[Stored data entries]
%%
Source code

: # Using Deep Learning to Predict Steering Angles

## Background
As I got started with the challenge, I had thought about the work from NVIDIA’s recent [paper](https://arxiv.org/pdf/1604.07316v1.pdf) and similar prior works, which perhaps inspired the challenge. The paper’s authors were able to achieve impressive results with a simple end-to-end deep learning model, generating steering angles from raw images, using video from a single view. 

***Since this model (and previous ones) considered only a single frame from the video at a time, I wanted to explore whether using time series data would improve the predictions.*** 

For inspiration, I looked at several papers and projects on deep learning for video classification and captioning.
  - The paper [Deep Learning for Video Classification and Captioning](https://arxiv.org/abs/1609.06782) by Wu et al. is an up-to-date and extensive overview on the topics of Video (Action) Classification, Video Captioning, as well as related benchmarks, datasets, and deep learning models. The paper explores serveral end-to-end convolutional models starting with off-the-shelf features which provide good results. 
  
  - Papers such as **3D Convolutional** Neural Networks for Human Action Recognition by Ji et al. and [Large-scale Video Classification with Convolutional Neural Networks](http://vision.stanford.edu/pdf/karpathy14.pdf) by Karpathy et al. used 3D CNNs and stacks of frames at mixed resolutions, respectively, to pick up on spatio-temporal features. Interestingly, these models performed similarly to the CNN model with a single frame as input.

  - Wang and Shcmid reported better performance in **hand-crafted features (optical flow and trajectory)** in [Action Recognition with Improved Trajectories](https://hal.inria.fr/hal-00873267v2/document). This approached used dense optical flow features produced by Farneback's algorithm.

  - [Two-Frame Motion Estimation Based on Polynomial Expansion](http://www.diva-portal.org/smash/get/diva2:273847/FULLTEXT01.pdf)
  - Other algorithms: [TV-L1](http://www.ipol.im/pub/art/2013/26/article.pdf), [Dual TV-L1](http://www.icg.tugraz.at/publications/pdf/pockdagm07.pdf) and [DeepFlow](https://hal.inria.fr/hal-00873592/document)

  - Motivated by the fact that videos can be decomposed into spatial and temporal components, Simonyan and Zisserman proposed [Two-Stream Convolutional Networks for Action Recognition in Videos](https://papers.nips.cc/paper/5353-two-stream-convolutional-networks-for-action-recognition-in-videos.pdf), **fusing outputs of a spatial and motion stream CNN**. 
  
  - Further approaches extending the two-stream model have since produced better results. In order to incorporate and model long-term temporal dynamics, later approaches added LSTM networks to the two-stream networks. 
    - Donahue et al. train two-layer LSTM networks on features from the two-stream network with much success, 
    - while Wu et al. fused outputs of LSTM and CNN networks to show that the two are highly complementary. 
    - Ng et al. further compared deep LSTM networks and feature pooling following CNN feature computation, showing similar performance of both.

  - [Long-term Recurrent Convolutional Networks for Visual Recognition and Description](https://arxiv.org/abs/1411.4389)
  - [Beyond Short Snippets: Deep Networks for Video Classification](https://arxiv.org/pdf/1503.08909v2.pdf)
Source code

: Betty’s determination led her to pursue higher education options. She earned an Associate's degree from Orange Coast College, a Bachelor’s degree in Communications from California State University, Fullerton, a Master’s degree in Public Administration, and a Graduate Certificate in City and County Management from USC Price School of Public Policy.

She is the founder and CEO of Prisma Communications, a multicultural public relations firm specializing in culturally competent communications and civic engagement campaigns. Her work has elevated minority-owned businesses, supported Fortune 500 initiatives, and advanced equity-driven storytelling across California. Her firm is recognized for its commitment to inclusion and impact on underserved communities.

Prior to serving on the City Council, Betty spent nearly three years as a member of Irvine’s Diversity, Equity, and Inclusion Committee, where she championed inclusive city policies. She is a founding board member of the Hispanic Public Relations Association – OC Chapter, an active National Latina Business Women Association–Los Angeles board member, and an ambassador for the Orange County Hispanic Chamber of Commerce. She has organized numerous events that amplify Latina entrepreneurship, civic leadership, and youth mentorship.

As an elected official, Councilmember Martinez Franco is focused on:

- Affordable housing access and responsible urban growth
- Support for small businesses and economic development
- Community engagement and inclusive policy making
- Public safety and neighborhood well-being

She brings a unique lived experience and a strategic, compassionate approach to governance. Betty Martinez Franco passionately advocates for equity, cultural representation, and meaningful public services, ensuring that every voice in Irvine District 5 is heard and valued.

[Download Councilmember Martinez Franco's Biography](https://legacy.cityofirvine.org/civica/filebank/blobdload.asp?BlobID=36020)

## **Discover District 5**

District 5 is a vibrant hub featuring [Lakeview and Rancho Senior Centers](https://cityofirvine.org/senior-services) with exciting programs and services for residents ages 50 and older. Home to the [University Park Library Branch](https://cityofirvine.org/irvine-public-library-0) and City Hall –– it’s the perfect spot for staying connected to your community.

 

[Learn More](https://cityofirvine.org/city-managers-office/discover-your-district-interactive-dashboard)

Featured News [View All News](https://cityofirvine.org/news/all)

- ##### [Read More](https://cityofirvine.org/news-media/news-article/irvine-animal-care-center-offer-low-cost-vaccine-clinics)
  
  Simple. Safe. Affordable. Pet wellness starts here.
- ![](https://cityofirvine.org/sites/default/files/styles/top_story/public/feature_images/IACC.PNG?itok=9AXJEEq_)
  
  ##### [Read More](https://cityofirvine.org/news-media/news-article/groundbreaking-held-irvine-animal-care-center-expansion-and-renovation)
%%
%%
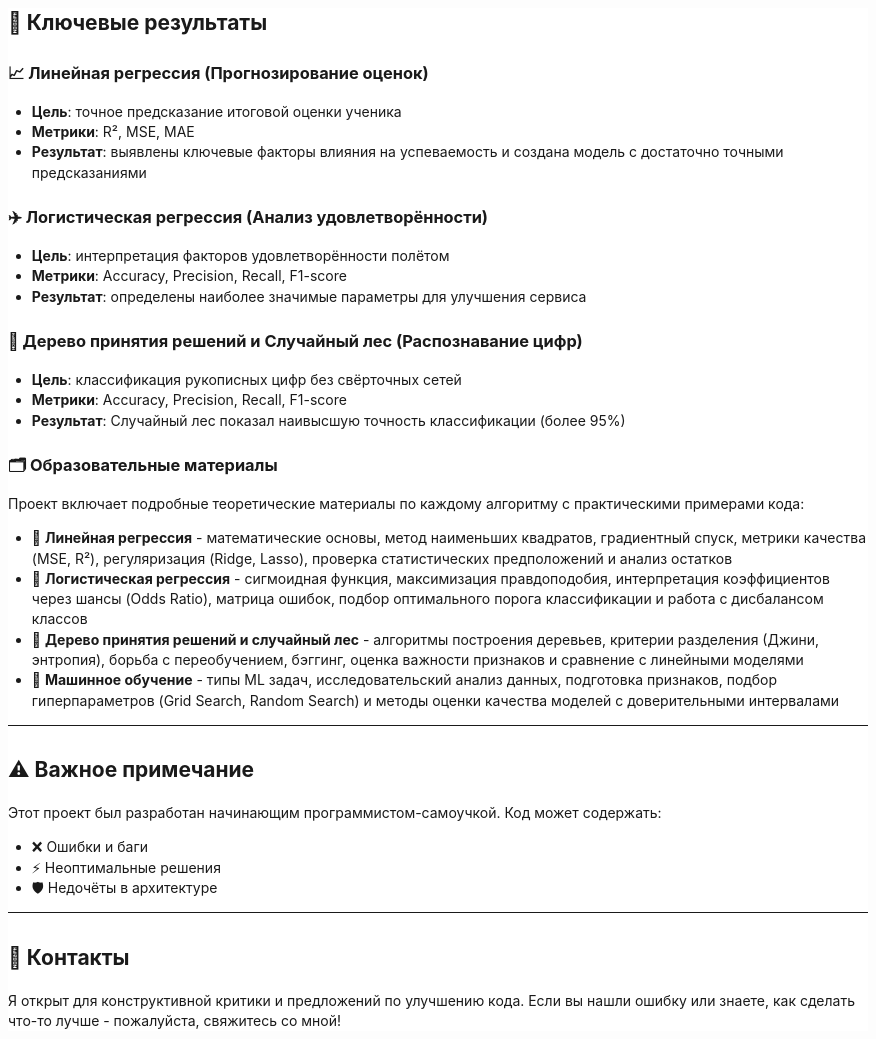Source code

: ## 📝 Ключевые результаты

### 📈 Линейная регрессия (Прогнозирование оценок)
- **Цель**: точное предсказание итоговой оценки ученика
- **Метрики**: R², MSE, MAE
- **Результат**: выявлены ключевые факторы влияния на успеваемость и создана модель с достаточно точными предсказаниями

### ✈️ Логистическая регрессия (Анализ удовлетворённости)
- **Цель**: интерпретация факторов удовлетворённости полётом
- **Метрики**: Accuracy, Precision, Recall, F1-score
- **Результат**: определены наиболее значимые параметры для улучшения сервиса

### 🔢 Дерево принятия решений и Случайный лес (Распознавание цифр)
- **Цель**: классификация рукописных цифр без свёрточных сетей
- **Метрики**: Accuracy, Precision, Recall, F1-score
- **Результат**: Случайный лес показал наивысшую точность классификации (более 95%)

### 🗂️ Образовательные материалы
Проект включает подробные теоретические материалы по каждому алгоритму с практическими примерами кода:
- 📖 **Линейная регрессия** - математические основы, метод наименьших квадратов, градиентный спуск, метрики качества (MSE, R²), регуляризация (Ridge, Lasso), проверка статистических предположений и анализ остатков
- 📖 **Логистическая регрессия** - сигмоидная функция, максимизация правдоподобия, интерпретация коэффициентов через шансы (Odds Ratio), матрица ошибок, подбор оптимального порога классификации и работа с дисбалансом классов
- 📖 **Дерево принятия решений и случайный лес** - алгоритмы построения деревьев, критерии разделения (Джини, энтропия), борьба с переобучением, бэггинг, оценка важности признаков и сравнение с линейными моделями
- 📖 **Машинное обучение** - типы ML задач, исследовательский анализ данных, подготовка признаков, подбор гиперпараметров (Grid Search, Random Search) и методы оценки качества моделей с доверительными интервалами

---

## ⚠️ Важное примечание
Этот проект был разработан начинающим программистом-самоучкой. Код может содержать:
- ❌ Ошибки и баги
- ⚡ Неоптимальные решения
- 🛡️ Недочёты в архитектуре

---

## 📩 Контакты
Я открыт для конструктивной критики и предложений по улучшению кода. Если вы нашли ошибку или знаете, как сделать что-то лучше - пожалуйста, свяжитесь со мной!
%%
%%
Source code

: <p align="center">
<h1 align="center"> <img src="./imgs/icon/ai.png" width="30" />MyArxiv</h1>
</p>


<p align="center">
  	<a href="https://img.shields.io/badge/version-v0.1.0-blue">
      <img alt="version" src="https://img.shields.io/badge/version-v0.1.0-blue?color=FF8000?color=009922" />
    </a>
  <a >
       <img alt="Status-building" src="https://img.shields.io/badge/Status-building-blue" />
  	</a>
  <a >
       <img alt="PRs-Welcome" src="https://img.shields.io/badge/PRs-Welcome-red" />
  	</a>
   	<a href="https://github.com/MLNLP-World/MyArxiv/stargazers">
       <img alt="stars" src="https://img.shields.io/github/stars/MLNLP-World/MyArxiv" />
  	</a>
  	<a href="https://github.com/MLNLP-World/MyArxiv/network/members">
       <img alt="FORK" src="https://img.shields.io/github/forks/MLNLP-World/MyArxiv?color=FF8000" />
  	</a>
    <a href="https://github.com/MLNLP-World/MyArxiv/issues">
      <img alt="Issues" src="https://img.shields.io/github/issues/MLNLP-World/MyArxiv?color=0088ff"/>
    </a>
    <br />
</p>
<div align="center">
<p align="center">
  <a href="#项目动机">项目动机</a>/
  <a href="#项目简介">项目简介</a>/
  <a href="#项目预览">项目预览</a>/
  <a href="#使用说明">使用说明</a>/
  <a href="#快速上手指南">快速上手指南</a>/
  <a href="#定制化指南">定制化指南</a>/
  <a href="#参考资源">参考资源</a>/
%%
• Instruction: Render the listing above as a numbered list from the line containing "### ✈️ Логистическая" up to and including the line containing "- **Результат**: Случайный", leaving out any blank lines.

• Written response:
1. ### ✈️ Логистическая регрессия (Анализ удовлетворённости)
2. - **Цель**: интерпретация факторов удовлетворённости полётом
3. - **Метрики**: Accuracy, Precision, Recall, F1-score
4. - **Результат**: определены наиболее значимые параметры для улучшения сервиса
5. ### 🔢 Дерево принятия решений и Случайный лес (Распознавание цифр)
6. - **Цель**: классификация рукописных цифр без свёрточных сетей
7. - **Метрики**: Accuracy, Precision, Recall, F1-score
8. - **Результат**: Случайный лес показал наивысшую точность классификации (более 95%)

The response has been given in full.